» Work item
Your reply should be made up of every line in the records below that holds the string "kano".

» Records for this exercise
★ ★ ★ ★ ★
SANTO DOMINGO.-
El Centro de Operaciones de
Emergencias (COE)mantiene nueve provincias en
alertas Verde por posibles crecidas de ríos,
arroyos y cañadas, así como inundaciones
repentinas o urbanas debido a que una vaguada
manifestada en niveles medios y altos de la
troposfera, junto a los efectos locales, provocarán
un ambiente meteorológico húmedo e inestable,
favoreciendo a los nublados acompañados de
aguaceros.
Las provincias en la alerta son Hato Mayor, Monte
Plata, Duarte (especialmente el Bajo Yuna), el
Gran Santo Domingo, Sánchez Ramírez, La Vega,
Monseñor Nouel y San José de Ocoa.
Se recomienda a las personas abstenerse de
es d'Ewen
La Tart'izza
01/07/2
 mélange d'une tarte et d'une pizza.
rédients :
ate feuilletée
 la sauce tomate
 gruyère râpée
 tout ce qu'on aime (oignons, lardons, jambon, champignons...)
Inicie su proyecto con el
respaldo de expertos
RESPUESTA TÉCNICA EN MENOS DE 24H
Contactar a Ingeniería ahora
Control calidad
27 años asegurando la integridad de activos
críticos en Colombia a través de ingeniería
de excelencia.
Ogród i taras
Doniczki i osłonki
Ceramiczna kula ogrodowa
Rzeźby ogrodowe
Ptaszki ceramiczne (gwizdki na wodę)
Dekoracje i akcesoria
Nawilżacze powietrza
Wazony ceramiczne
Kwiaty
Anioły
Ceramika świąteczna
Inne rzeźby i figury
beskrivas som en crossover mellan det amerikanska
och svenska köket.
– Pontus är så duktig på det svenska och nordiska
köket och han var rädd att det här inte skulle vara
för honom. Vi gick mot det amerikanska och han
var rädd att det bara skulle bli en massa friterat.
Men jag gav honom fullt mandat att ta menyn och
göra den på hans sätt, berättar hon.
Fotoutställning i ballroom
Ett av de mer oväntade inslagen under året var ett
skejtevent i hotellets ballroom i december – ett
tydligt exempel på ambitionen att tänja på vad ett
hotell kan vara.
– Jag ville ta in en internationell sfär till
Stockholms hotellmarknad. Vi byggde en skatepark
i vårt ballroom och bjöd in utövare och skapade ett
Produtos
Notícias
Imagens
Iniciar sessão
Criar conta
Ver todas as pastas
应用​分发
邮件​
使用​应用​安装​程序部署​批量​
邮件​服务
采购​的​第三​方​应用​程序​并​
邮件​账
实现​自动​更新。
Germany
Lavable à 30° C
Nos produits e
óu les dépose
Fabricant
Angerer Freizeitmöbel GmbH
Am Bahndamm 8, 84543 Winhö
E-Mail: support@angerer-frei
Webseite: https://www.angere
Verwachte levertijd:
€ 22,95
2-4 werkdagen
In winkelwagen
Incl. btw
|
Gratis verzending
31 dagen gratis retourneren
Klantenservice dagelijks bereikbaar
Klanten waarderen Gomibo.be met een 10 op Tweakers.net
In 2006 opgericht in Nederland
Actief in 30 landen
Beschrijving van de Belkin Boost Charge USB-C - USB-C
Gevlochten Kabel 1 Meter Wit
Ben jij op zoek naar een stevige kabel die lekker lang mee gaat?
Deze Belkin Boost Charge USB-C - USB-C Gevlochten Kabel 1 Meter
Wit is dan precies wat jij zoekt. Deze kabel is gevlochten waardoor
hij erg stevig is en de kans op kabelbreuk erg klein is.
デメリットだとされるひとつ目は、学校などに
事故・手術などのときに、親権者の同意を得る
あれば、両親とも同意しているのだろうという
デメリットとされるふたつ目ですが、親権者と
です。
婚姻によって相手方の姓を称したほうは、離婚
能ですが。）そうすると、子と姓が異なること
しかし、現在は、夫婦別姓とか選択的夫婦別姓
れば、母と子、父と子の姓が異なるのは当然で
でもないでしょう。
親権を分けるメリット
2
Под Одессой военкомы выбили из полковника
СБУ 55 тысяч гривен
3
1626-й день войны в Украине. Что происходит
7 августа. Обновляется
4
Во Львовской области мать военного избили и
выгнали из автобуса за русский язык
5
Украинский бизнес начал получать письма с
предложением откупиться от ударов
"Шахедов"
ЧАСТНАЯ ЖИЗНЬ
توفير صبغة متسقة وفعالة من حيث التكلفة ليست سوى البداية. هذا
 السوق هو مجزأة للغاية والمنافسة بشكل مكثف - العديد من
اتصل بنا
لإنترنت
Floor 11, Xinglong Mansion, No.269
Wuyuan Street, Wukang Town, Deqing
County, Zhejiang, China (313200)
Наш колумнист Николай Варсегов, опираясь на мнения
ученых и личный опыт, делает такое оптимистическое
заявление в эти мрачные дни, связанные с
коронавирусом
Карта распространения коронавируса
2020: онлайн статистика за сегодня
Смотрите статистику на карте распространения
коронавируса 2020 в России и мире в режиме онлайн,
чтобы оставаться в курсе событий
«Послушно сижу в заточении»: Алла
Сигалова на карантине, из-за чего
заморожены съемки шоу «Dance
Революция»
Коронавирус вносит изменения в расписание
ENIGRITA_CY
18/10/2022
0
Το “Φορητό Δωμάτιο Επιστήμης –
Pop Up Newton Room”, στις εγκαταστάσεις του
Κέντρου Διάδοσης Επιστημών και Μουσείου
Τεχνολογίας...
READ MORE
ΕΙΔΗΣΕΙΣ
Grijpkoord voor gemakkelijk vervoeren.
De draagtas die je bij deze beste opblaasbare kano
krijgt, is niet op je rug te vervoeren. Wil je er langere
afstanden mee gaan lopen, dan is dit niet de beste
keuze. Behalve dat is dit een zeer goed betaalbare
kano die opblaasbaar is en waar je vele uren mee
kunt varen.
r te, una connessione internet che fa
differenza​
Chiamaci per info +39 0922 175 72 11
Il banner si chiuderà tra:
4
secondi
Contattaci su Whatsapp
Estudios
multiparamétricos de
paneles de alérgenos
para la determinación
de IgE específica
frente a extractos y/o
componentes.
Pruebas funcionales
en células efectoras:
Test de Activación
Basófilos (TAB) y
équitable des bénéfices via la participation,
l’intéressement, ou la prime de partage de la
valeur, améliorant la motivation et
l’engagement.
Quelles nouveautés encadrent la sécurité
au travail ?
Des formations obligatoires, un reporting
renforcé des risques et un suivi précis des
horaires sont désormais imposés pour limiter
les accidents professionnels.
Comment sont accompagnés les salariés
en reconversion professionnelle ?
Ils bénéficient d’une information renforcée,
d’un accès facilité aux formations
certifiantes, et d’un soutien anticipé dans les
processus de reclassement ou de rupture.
★ ★ ★ ★ ★
» Result of this exercise
De draagtas die je bij deze beste opblaasbare kano
kano die opblaasbaar is en waar je vele uren mee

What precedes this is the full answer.